US President Joe Biden recently said alongside NATO Secretary General Jens Stoltenberg that "I expect Allies to agree that 2% of GDP for defense has to be a minimum," no longer a non-binding target, to "invest in our shared security."

Scholz told the Bundestag again on Thursday that the German government currently plans to spend 2% of GDP in 2024 "for the first time in decades," at least if its current budget and GDP projections prove accurate. 

"With this, we underline what I said in this house on February 27, 2022: Our promise of mutual defense in NATO is valid with no ifs and no buts," Scholz said, referring to one of his first major parliamentary speeches in the aftermath of Russia's invasion. 

'Firm conviction' that Sweden should sit at table at NATO summit

Scholz told parliament that next month's NATO leaders' summit in the Lithuanian capital, Vilnius, would send "a strong signal of trans-Atlantic cooperation." 

He said leaders were planning an array of new defensive measures, for instance regarding the protection of key underwater infrastructure, discussed since the damage to the Nord Stream gas pipelines. 

He also repeated a recurring plea to his Turkish counterpart.

"I am of the firm conviction that, as well as new member Finland, Sweden should also sit at the summit table," Scholz said. "And I appeal to the re-elected Turkish head of state [Recep Tayyip] Erdogan to clear the path for this, as we all collectively agreed to do in Madrid last summer," referring to last year's NATO leaders' summit. 

Turkey, after delaying a decision on Finland's NATO ambitions for months, continues to do so in Sweden's case. Erdogan had hinted several times during a heated presidential campaign that he might be ready to move after the vote but has since voiced renewed skepticism.

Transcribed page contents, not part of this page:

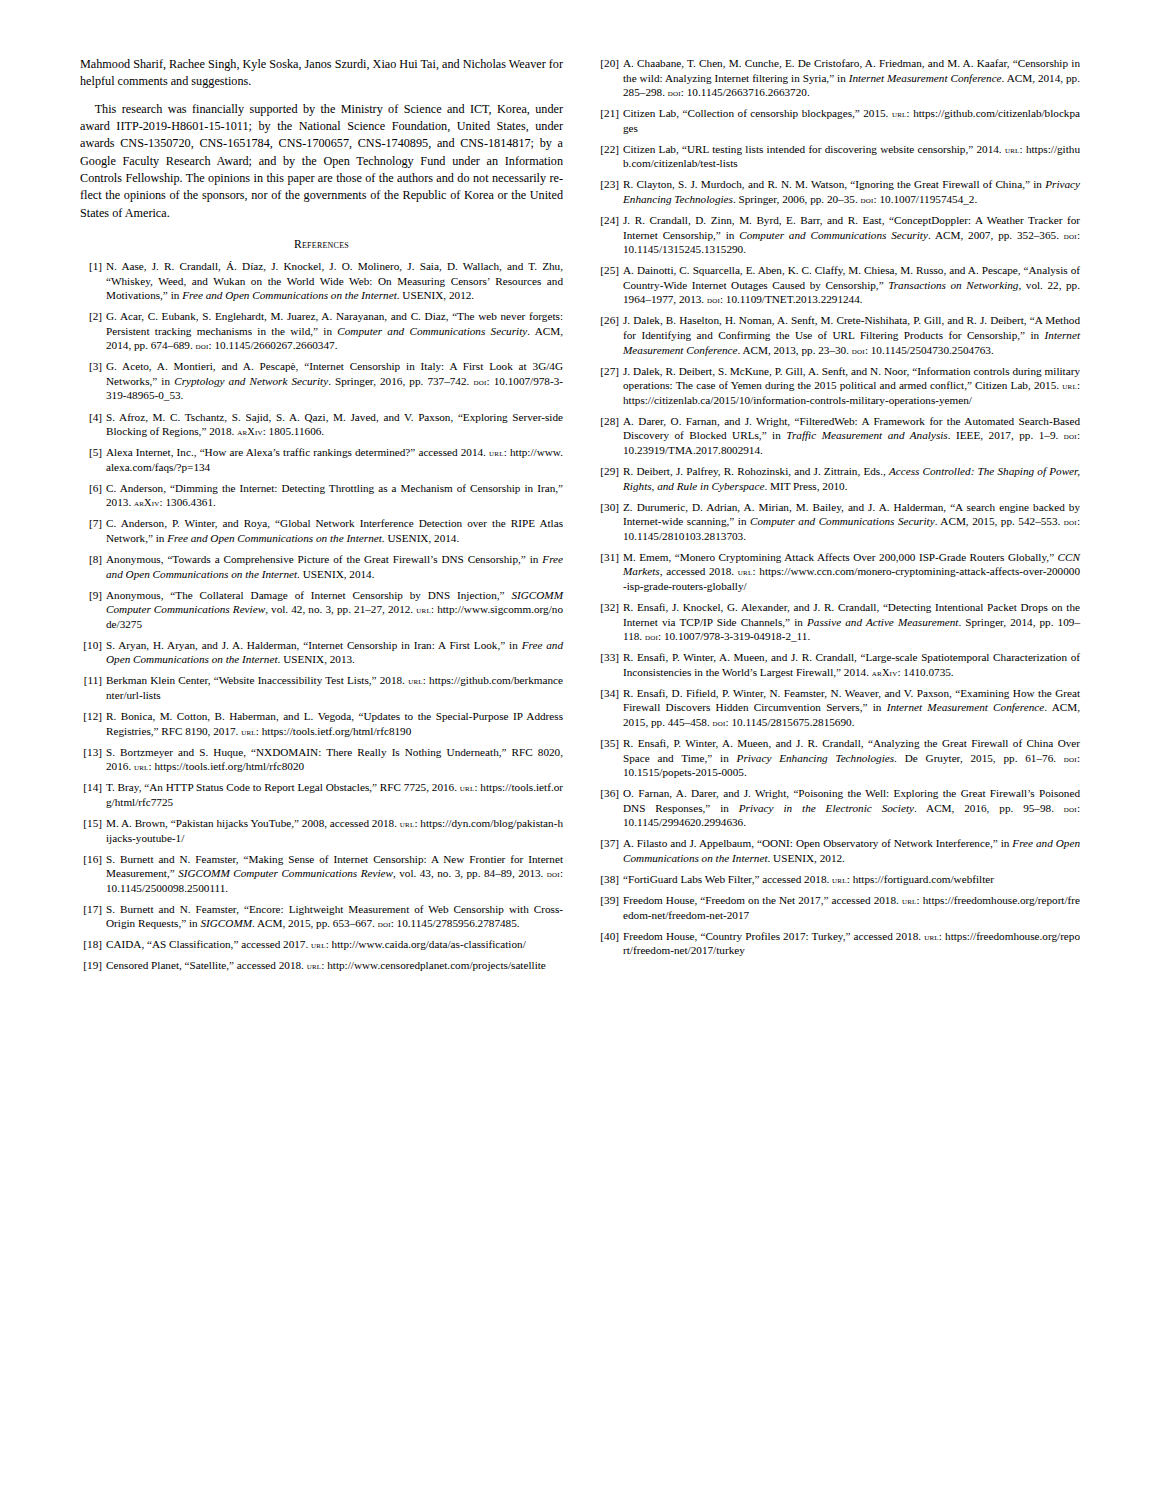Mahmood Sharif, Rachee Singh, Kyle Soska, Janos Szurdi, Xiao Hui Tai, and Nicholas Weaver for helpful comments and suggestions.
This research was financially supported by the Ministry of Science and ICT, Korea, under award IITP-2019-H8601-15-1011; by the National Science Foundation, United States, under awards CNS-1350720, CNS-1651784, CNS-1700657, CNS-1740895, and CNS-1814817; by a Google Faculty Research Award; and by the Open Technology Fund under an Information Controls Fellowship. The opinions in this paper are those of the authors and do not necessarily reflect the opinions of the sponsors, nor of the governments of the Republic of Korea or the United States of America.
References
N. Aase, J. R. Crandall, Á. Díaz, J. Knockel, J. O. Molinero, J. Saia, D. Wallach, and T. Zhu, “Whiskey, Weed, and Wukan on the World Wide Web: On Measuring Censors’ Resources and Motivations,” in Free and Open Communications on the Internet. USENIX, 2012.
G. Acar, C. Eubank, S. Englehardt, M. Juarez, A. Narayanan, and C. Diaz, “The web never forgets: Persistent tracking mechanisms in the wild,” in Computer and Communications Security. ACM, 2014, pp. 674–689. doi: 10.1145/2660267.2660347.
G. Aceto, A. Montieri, and A. Pescapè, “Internet Censorship in Italy: A First Look at 3G/4G Networks,” in Cryptology and Network Security. Springer, 2016, pp. 737–742. doi: 10.1007/978-3-319-48965-0_53.
S. Afroz, M. C. Tschantz, S. Sajid, S. A. Qazi, M. Javed, and V. Paxson, “Exploring Server-side Blocking of Regions,” 2018. arXiv: 1805.11606.
Alexa Internet, Inc., “How are Alexa’s traffic rankings determined?” accessed 2014. url: http://www.alexa.com/faqs/?p=134
C. Anderson, “Dimming the Internet: Detecting Throttling as a Mechanism of Censorship in Iran,” 2013. arXiv: 1306.4361.
C. Anderson, P. Winter, and Roya, “Global Network Interference Detection over the RIPE Atlas Network,” in Free and Open Communications on the Internet. USENIX, 2014.
Anonymous, “Towards a Comprehensive Picture of the Great Firewall’s DNS Censorship,” in Free and Open Communications on the Internet. USENIX, 2014.
Anonymous, “The Collateral Damage of Internet Censorship by DNS Injection,” SIGCOMM Computer Communications Review, vol. 42, no. 3, pp. 21–27, 2012. url: http://www.sigcomm.org/node/3275
S. Aryan, H. Aryan, and J. A. Halderman, “Internet Censorship in Iran: A First Look,” in Free and Open Communications on the Internet. USENIX, 2013.
Berkman Klein Center, “Website Inaccessibility Test Lists,” 2018. url: https://github.com/berkmancenter/url-lists
R. Bonica, M. Cotton, B. Haberman, and L. Vegoda, “Updates to the Special-Purpose IP Address Registries,” RFC 8190, 2017. url: https://tools.ietf.org/html/rfc8190
S. Bortzmeyer and S. Huque, “NXDOMAIN: There Really Is Nothing Underneath,” RFC 8020, 2016. url: https://tools.ietf.org/html/rfc8020
T. Bray, “An HTTP Status Code to Report Legal Obstacles,” RFC 7725, 2016. url: https://tools.ietf.org/html/rfc7725
M. A. Brown, “Pakistan hijacks YouTube,” 2008, accessed 2018. url: https://dyn.com/blog/pakistan-hijacks-youtube-1/
S. Burnett and N. Feamster, “Making Sense of Internet Censorship: A New Frontier for Internet Measurement,” SIGCOMM Computer Communications Review, vol. 43, no. 3, pp. 84–89, 2013. doi: 10.1145/2500098.2500111.
S. Burnett and N. Feamster, “Encore: Lightweight Measurement of Web Censorship with Cross-Origin Requests,” in SIGCOMM. ACM, 2015, pp. 653–667. doi: 10.1145/2785956.2787485.
CAIDA, “AS Classification,” accessed 2017. url: http://www.caida.org/data/as-classification/
Censored Planet, “Satellite,” accessed 2018. url: http://www.censoredplanet.com/projects/satellite
A. Chaabane, T. Chen, M. Cunche, E. De Cristofaro, A. Friedman, and M. A. Kaafar, “Censorship in the wild: Analyzing Internet filtering in Syria,” in Internet Measurement Conference. ACM, 2014, pp. 285–298. doi: 10.1145/2663716.2663720.
Citizen Lab, “Collection of censorship blockpages,” 2015. url: https://github.com/citizenlab/blockpages
Citizen Lab, “URL testing lists intended for discovering website censorship,” 2014. url: https://github.com/citizenlab/test-lists
R. Clayton, S. J. Murdoch, and R. N. M. Watson, “Ignoring the Great Firewall of China,” in Privacy Enhancing Technologies. Springer, 2006, pp. 20–35. doi: 10.1007/11957454_2.
J. R. Crandall, D. Zinn, M. Byrd, E. Barr, and R. East, “ConceptDoppler: A Weather Tracker for Internet Censorship,” in Computer and Communications Security. ACM, 2007, pp. 352–365. doi: 10.1145/1315245.1315290.
A. Dainotti, C. Squarcella, E. Aben, K. C. Claffy, M. Chiesa, M. Russo, and A. Pescape, “Analysis of Country-Wide Internet Outages Caused by Censorship,” Transactions on Networking, vol. 22, pp. 1964–1977, 2013. doi: 10.1109/TNET.2013.2291244.
J. Dalek, B. Haselton, H. Noman, A. Senft, M. Crete-Nishihata, P. Gill, and R. J. Deibert, “A Method for Identifying and Confirming the Use of URL Filtering Products for Censorship,” in Internet Measurement Conference. ACM, 2013, pp. 23–30. doi: 10.1145/2504730.2504763.
J. Dalek, R. Deibert, S. McKune, P. Gill, A. Senft, and N. Noor, “Information controls during military operations: The case of Yemen during the 2015 political and armed conflict,” Citizen Lab, 2015. url: https://citizenlab.ca/2015/10/information-controls-military-operations-yemen/
A. Darer, O. Farnan, and J. Wright, “FilteredWeb: A Framework for the Automated Search-Based Discovery of Blocked URLs,” in Traffic Measurement and Analysis. IEEE, 2017, pp. 1–9. doi: 10.23919/TMA.2017.8002914.
R. Deibert, J. Palfrey, R. Rohozinski, and J. Zittrain, Eds., Access Controlled: The Shaping of Power, Rights, and Rule in Cyberspace. MIT Press, 2010.
Z. Durumeric, D. Adrian, A. Mirian, M. Bailey, and J. A. Halderman, “A search engine backed by Internet-wide scanning,” in Computer and Communications Security. ACM, 2015, pp. 542–553. doi: 10.1145/2810103.2813703.
M. Emem, “Monero Cryptomining Attack Affects Over 200,000 ISP-Grade Routers Globally,” CCN Markets, accessed 2018. url: https://www.ccn.com/monero-cryptomining-attack-affects-over-200000-isp-grade-routers-globally/
R. Ensafi, J. Knockel, G. Alexander, and J. R. Crandall, “Detecting Intentional Packet Drops on the Internet via TCP/IP Side Channels,” in Passive and Active Measurement. Springer, 2014, pp. 109–118. doi: 10.1007/978-3-319-04918-2_11.
R. Ensafi, P. Winter, A. Mueen, and J. R. Crandall, “Large-scale Spatiotemporal Characterization of Inconsistencies in the World’s Largest Firewall,” 2014. arXiv: 1410.0735.
R. Ensafi, D. Fifield, P. Winter, N. Feamster, N. Weaver, and V. Paxson, “Examining How the Great Firewall Discovers Hidden Circumvention Servers,” in Internet Measurement Conference. ACM, 2015, pp. 445–458. doi: 10.1145/2815675.2815690.
R. Ensafi, P. Winter, A. Mueen, and J. R. Crandall, “Analyzing the Great Firewall of China Over Space and Time,” in Privacy Enhancing Technologies. De Gruyter, 2015, pp. 61–76. doi: 10.1515/popets-2015-0005.
O. Farnan, A. Darer, and J. Wright, “Poisoning the Well: Exploring the Great Firewall’s Poisoned DNS Responses,” in Privacy in the Electronic Society. ACM, 2016, pp. 95–98. doi: 10.1145/2994620.2994636.
A. Filasto and J. Appelbaum, “OONI: Open Observatory of Network Interference,” in Free and Open Communications on the Internet. USENIX, 2012.
“FortiGuard Labs Web Filter,” accessed 2018. url: https://fortiguard.com/webfilter
Freedom House, “Freedom on the Net 2017,” accessed 2018. url: https://freedomhouse.org/report/freedom-net/freedom-net-2017
Freedom House, “Country Profiles 2017: Turkey,” accessed 2018. url: https://freedomhouse.org/report/freedom-net/2017/turkey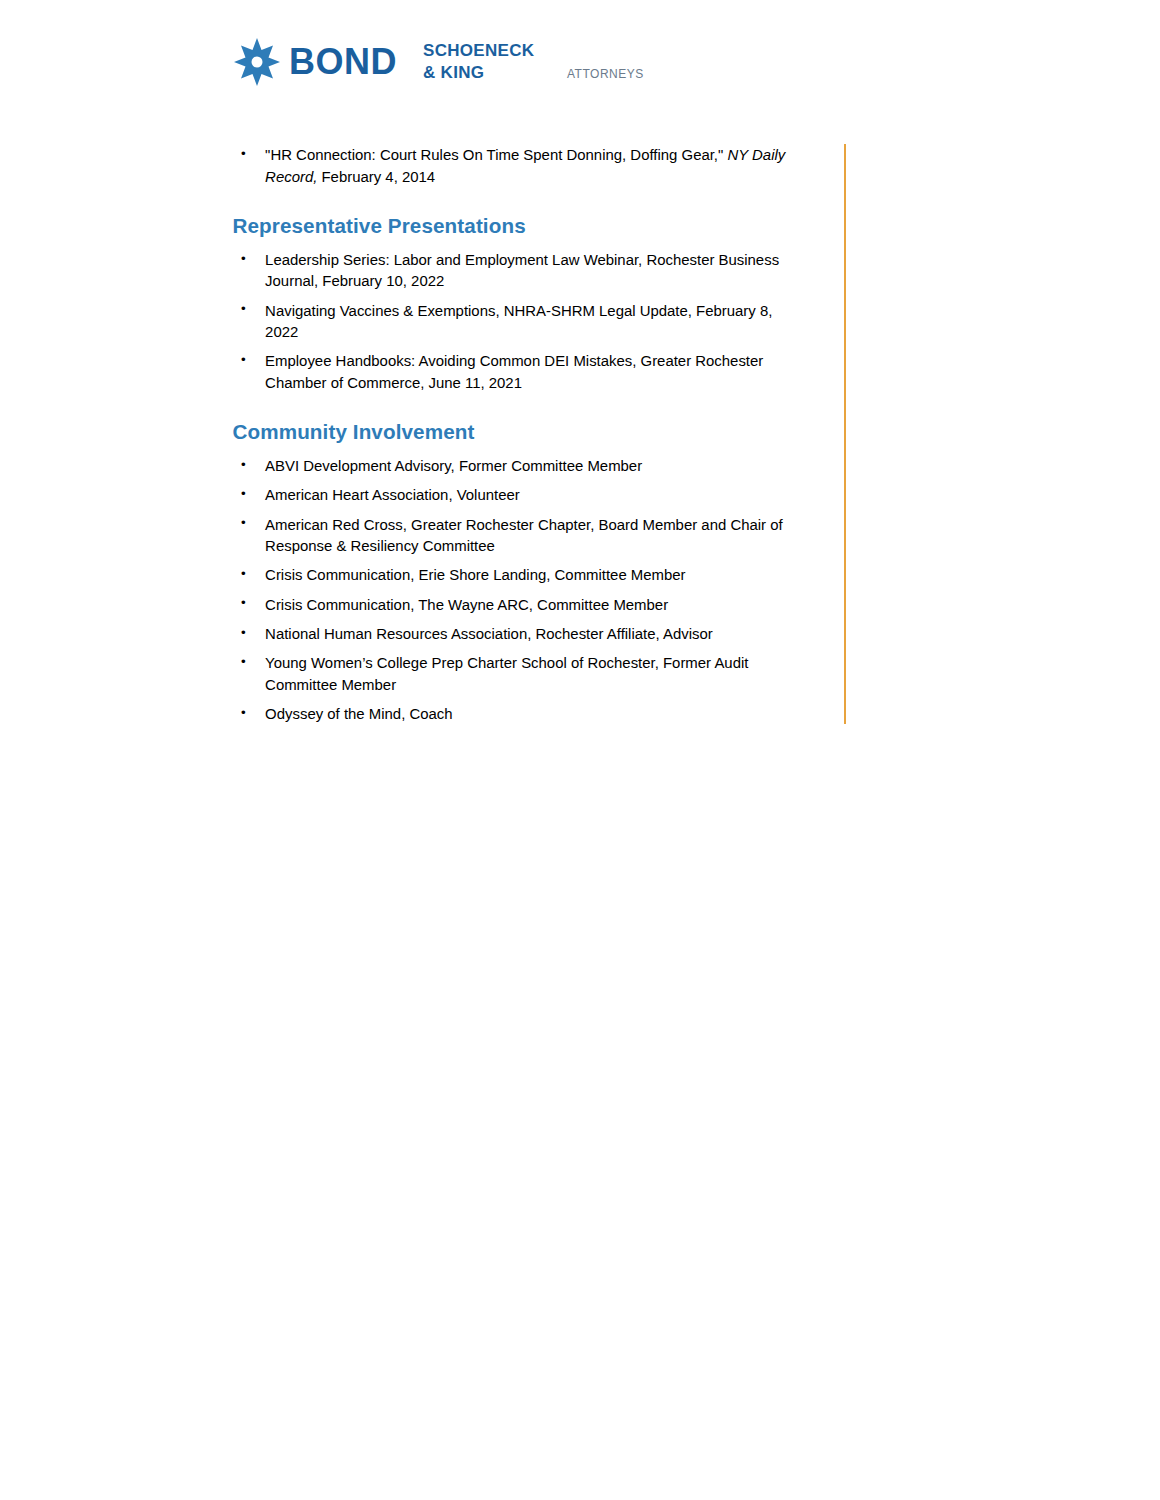BOND SCHOENECK & KING ATTORNEYS
"HR Connection: Court Rules On Time Spent Donning, Doffing Gear," NY Daily Record, February 4, 2014
Representative Presentations
Leadership Series: Labor and Employment Law Webinar, Rochester Business Journal, February 10, 2022
Navigating Vaccines & Exemptions, NHRA-SHRM Legal Update, February 8, 2022
Employee Handbooks: Avoiding Common DEI Mistakes, Greater Rochester Chamber of Commerce, June 11, 2021
Community Involvement
ABVI Development Advisory, Former Committee Member
American Heart Association, Volunteer
American Red Cross, Greater Rochester Chapter, Board Member and Chair of Response & Resiliency Committee
Crisis Communication, Erie Shore Landing, Committee Member
Crisis Communication, The Wayne ARC, Committee Member
National Human Resources Association, Rochester Affiliate, Advisor
Young Women’s College Prep Charter School of Rochester, Former Audit Committee Member
Odyssey of the Mind, Coach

Thursday's statement had an unusually global feel to it, with Scholz devoting most of his time to an array of foreign policy issues rather than domestic ones.

He also spoke of the importance of bilateral relations and improved cooperation with France and about his talks earlier this week with China's new premier, Li Qiang

Berlin welcomes Chinese premier

Scholz said he had appealed to Li to refrain from any use of violence in the South China Sea or the Taiwan Strait. 

"We decisively reject any unilateral attempts to change the status quo in the South China Sea with violence or coercion. That applies particularly to Taiwan," Scholz said. 

The chancellor also said Germany looked upon the human rights and rule of law situation in China "with concern." 

Opposition accuses Scholz of foreign policy failures

However, opposition politicians accused Scholz of being too timid during Li's visit.

Center-right Christian Democratic Union (CDU) leader Friedrich Merz noted how no questions were permitted during Scholz's press conference with Li, apparently at China's insistence.

"You are cowering, here in Berlin, when faced with such overbearance from the Chinese leadership," Merz said of Scholz, arguing that "both your predecessors would not have accepted this and would rather have threatened to cancel the trip than to tolerate such authoritarian behavior."

Merz also claimed that during Scholz's tenure, relations with France "have reached a low point," again saying former chancellors Angela Merkel and Gerhard Schröder had handled Franco-German ties better.

The CDU leader argued that disagreements within Scholz's three-party coalition, currently struggling to hold a common line on several policies, were spilling over into and complicating European politics.